---------- EXTRACTED TEXT ----------
For more information on babywearing you can visit askdrsears.com. Here is an excerpt from the information that Dr. Sears offers on his web site.
Sling babies cry less. In
1986, a team of pediatricians in Montreal reported on a study of
ninety-nine mother-infant pairs. The first group of parents were
provided with a baby carrier and assigned to carry their babies for at
least three extra hours a day. They were encouraged to carry their
infants throughout the day, regardless of the state of the infant, not
just in response to crying or fussing. In the control, or noncarried
group, parents were not given any specific instructions about carrying.
After six weeks, the infants who received supplemental carrying cried
and fussed 43 percent less than the noncarried group.
Sling babies learn more.
If infants spend less time crying and fussing, what do they do with the
free time? They learn! Sling babies spend more time in the state of
quiet alertness . This is the behavioral state in which an infant is
most content and best able to interact with his environment. It may be
called the optimal state of learning for a baby. Researchers have also
reported that carried babies show enhanced visual and auditory
alertness.
Sling babies are more organized. As baby
places her ear against her mother's chest, mother's heartbeat,
beautifully regular and familiar, reminds baby of the sounds of the
womb. As another biological regulator, baby senses mother's rhythmic
breathing while worn tummy- to-tummy, chest-to-chest. Simply stated,
regular parental rhythms have a balancing effect on the infant's
irregular rhythms. Babywearing "reminds" the baby of and continues the
motion and balance he enjoyed in the womb.
---------- DATASET RECORDS ----------
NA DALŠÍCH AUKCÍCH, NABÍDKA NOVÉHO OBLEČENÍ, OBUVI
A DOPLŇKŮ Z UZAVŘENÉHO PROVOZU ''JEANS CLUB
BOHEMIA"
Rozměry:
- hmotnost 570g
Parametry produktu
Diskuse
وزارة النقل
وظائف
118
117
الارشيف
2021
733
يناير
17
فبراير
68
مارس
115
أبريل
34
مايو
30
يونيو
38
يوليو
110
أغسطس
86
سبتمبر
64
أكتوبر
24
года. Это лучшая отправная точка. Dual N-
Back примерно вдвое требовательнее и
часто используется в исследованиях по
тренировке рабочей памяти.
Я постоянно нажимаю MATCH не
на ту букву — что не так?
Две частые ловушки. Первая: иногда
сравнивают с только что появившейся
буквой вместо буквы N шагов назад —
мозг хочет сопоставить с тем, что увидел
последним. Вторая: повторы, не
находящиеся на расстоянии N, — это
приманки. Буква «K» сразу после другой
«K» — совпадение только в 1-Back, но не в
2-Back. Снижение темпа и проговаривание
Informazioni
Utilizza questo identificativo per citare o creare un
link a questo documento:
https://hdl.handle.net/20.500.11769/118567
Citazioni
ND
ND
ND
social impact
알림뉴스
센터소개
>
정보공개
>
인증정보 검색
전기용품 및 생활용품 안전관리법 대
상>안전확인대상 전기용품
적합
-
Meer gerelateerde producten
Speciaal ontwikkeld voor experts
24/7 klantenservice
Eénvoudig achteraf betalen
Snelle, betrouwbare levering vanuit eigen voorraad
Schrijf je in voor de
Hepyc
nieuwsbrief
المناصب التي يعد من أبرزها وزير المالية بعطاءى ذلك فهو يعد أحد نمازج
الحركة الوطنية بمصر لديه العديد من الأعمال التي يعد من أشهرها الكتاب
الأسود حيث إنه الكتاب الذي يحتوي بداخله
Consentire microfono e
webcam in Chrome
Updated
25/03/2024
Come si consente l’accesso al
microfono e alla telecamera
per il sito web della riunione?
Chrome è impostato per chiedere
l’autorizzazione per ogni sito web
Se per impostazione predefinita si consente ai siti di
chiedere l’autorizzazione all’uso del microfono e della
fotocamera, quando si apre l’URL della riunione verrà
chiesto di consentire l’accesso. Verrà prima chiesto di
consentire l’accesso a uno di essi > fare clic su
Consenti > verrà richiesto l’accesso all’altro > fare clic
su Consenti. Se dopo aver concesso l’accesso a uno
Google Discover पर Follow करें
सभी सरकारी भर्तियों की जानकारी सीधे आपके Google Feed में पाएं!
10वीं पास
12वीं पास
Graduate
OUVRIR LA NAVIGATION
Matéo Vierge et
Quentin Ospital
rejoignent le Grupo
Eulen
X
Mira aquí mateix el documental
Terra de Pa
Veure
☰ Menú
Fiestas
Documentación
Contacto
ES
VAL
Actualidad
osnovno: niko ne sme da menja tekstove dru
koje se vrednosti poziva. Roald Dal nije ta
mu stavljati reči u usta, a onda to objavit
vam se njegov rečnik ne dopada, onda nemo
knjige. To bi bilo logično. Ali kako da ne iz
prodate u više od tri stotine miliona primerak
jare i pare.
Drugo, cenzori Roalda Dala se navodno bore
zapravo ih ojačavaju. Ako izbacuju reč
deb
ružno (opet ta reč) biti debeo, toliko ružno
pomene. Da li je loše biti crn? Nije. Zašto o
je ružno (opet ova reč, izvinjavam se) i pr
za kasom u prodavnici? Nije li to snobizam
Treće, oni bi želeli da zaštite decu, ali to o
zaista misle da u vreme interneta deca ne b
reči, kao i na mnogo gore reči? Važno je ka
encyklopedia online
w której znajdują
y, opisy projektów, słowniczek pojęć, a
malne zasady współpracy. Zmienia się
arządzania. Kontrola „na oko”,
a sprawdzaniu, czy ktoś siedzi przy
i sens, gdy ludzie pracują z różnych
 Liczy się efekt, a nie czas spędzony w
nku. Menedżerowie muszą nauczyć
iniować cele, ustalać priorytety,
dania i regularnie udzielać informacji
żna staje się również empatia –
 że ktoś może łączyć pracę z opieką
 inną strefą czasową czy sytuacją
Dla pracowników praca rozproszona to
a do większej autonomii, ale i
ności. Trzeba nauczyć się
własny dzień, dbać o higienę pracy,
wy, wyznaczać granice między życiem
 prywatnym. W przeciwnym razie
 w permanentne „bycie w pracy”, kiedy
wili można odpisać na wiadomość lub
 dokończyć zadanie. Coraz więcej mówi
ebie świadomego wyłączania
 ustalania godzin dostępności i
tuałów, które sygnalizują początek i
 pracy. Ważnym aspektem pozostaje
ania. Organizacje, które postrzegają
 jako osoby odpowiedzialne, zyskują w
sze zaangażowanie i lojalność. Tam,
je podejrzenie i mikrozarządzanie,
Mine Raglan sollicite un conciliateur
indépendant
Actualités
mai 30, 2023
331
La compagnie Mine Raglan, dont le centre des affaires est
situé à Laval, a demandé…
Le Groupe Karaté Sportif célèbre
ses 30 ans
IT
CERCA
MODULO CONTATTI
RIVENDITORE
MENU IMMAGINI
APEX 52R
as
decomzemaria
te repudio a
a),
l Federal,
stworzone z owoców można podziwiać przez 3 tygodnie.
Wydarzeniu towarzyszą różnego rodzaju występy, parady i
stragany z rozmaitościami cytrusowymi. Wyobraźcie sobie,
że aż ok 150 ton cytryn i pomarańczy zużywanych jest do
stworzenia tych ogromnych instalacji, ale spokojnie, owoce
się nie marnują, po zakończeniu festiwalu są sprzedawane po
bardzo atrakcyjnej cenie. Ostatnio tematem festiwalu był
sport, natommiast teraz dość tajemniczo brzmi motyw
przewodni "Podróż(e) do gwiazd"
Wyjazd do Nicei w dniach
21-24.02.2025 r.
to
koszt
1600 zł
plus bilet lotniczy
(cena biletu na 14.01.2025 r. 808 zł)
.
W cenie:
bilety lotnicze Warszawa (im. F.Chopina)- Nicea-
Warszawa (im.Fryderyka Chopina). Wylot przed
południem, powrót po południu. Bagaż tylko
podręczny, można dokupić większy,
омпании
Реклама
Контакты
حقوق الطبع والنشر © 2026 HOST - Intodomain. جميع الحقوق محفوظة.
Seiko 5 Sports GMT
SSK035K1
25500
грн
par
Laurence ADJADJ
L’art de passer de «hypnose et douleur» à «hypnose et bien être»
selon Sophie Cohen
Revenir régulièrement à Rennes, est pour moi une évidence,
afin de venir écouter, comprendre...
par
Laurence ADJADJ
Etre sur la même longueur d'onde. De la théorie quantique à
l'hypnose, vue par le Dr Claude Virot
----------
WORK INSTRUCTION 1
According to the babywearing excerpt, how much less did the infants who received supplemental carrying cry and fuss after six weeks?
WORK INSTRUCTION 2
Set down everything in the babywearing excerpt from "Sling babies cry" down to "babies learn more.".
The listing is separate material, apart from the babywearing excerpt.

WRITTEN RESPONSE 1
They cried and fussed 43 percent less than the noncarried group.

WRITTEN RESPONSE 2
Sling babies cry less. In
1986, a team of pediatricians in Montreal reported on a study of
ninety-nine mother-infant pairs. The first group of parents were
provided with a baby carrier and assigned to carry their babies for at
least three extra hours a day. They were encouraged to carry their
infants throughout the day, regardless of the state of the infant, not
just in response to crying or fussing. In the control, or noncarried
group, parents were not given any specific instructions about carrying.
After six weeks, the infants who received supplemental carrying cried
and fussed 43 percent less than the noncarried group.
Sling babies learn more.